Selon l'Organisation internationale du travail (OIT), « un travailleur sur quatre dans le monde exerce une profession plus ou moins exposée à l'IA générative, mais la plupart des emplois seront transformés au lieu d'être supprimés, car une intervention humaine reste indispensable ».

Cependant, les tâches informatiques (utilisation d'Internet, messagerie, etc.) pouvant être accomplies de manière autonome par des agents d'IA connaissent une « rapide expansion ». 

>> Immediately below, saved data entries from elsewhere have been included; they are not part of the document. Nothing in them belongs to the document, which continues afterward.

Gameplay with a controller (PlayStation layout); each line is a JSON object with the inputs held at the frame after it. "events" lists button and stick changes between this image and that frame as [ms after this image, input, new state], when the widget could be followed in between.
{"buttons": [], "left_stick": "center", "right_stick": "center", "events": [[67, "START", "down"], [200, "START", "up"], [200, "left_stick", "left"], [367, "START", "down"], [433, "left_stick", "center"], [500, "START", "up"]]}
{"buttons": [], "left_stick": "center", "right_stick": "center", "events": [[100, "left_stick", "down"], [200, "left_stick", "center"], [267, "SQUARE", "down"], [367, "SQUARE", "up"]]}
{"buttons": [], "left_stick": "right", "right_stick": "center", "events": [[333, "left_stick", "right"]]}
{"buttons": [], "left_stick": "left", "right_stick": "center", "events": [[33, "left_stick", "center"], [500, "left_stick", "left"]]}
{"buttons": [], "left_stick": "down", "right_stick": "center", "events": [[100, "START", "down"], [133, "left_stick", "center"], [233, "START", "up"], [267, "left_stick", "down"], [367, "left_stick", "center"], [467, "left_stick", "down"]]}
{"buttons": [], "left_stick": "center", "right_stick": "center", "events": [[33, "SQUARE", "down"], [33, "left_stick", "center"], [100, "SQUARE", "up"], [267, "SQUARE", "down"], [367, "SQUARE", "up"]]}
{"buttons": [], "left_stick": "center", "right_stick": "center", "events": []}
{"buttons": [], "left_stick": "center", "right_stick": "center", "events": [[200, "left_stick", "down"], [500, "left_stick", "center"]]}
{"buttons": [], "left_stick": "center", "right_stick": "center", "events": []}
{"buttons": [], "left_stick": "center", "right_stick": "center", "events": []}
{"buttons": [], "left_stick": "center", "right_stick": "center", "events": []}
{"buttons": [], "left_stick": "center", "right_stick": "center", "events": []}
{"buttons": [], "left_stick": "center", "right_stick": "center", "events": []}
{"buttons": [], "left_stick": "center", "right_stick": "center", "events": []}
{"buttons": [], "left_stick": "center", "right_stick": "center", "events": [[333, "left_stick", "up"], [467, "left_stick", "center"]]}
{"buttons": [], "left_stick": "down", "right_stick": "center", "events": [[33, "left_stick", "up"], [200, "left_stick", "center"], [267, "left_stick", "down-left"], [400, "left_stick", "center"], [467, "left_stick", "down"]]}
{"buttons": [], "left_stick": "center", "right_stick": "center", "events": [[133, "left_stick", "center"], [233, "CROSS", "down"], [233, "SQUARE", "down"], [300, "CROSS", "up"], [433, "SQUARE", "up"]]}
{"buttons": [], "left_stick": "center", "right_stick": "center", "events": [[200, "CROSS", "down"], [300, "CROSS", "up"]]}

Dans ce contexte, les employeurs pourraient rechercher de plus en plus de salariés dotés de compétences hors de portée de l'IA, telles que le jugement éthique, le service client, le management ou la stratégie, comme l'indique une enquête de ManpowerGroup menée auprès de plus de 40 000 employeurs dans 42 pays et publiée cette semaine.

M. Chamorro-Premuzic déplore toutefois que ces compétences ne soient pas encore davantage mises en avant dans la formation. « Pour chaque dollar que vous investissez dans la technologie, vous devez investir huit ou neuf dollars dans les ressources humaines, la transformation culturelle, la gestion du changement », dit-il.

Les craintes d'un chômage de masse provoqué par l'IA restent par ailleurs exagérées à ce stade, estime le dirigeant, malgré certaines prédictions alarmistes.

D'après Dario Amodei, patron de la société d'intelligence artificielle Anthropic, cette technologie pourrait faire disparaître la moitié des emplois de bureau les moins qualifiés d'ici cinq ans. 

« Si l'histoire nous enseigne une chose, c'est que la plupart des prévisions sont fausses », répond M. Chamorro-Premuzic.

Concernant le recrutement, activité principale de ManPowerGroup, le dirigeant ajoute que « les agents d'intelligence artificielle ne deviendront certainement pas le cœur de notre métier dans un futur proche ». Il constate également que l'IA est utilisée par les demandeurs d'emploi.

« Des candidats sont capables d'envoyer 500 candidatures parfaites en une journée, de passer des entretiens avec leurs bots et de déjouer certains éléments des évaluations », énumère-t-il.